Unilever in August begins the $90 million launch of its Axe men's deodorant and body spray brand in the U.S. The Axe introduction follows the $35 million launch in March of a male-positioned Degree gel antiperspirant aimed at boosting the gender-neutral brand's appeal among guys.

"I've had an absolutely wonderful last 18 months getting into the headset of an 18-year-old guy, and I've got to tell you, it's a lot of fun," says Ms. Lem, 45. "I didn't understand it when I was an 18-year-old female, but I certainly understand it now."

Born in Canada, Ms.
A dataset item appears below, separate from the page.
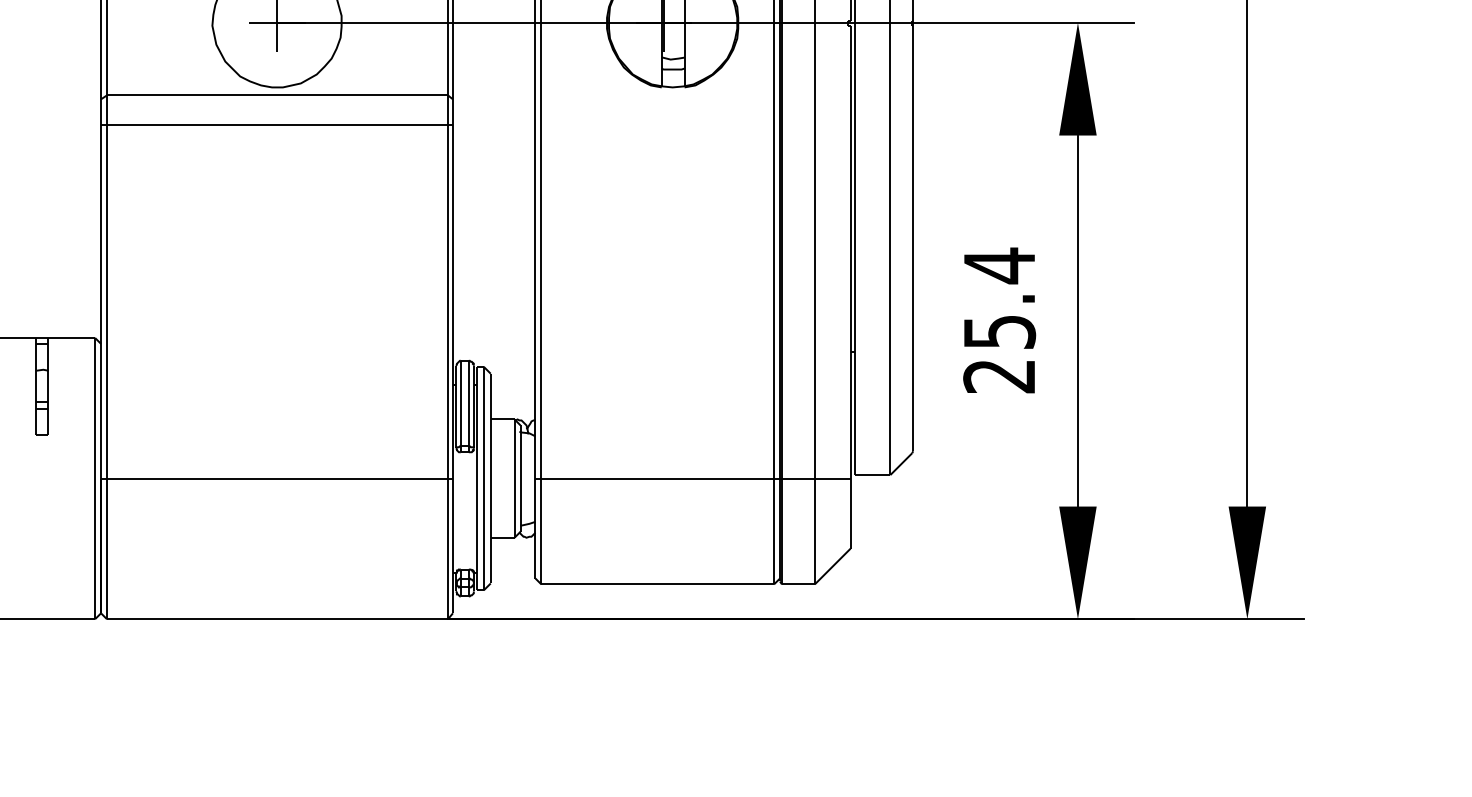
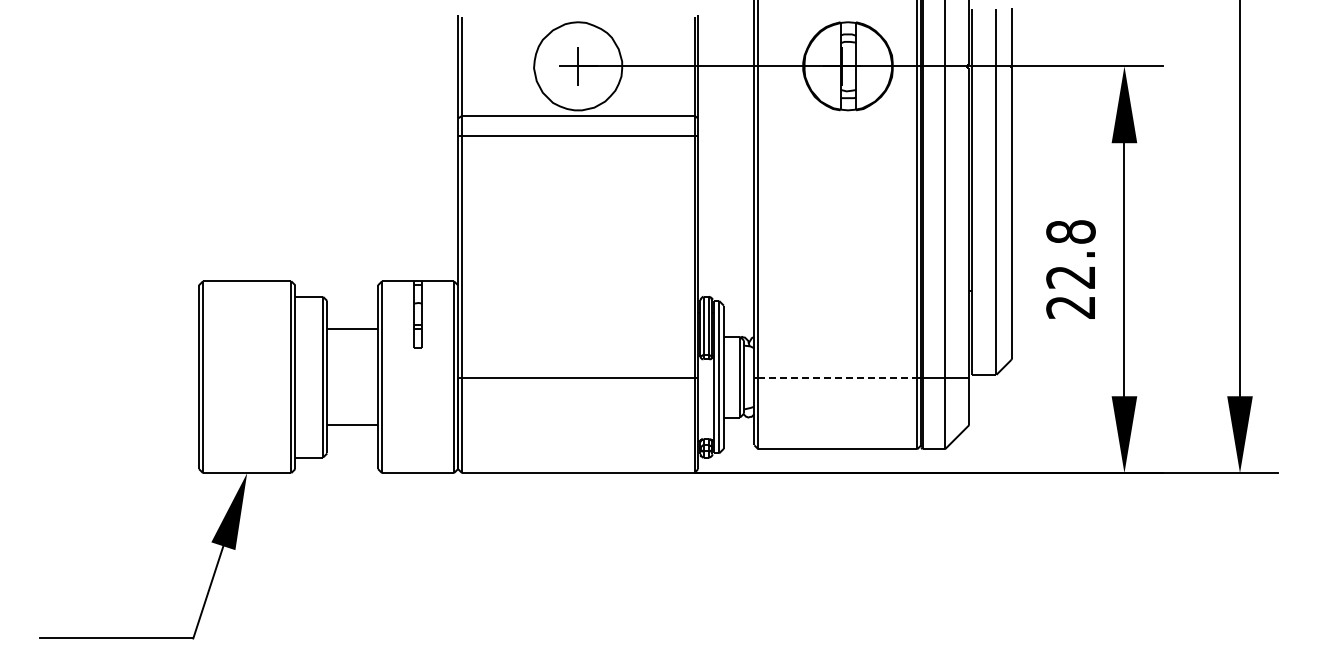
text: (998, 297) -> (1070, 253), 25.4 -> 22.8
line: (658, 479) -> (838, 377), solid -> dashed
Lem came to Unilever from account management at Ogilvy & Mather Worldwide, Toronto, then brand management with the former Warner-Lambert Co. in Canada before joining Unilever in 1988 overseeing a wide range of home- and personal-care brands in Canada.

Ms. Lem in 2000 came to the U.S., where she and other Unilever marketing executives have been focused squarely on the young male psyche as they prepare for the company's biggest personal-care launch of any kind since the 1997 debut of the Thermasilk haircare, which topped $100 million in sales in its first year.

The married mother of a 5-year-old daughter, Ms. Lem says she has a 20 golf handicap she doesn't expect to get any better as she concentrates on increasingly time-consuming duties at Unilever. She describes her career as having several smaller successes leading to progressively larger challenges, Axe is by far her biggest challenge yet as Unilever strives to overtake Procter & Gamble Co. in the U.S.

"We're going for leadership in this category," she says, "with significant investments behind" it.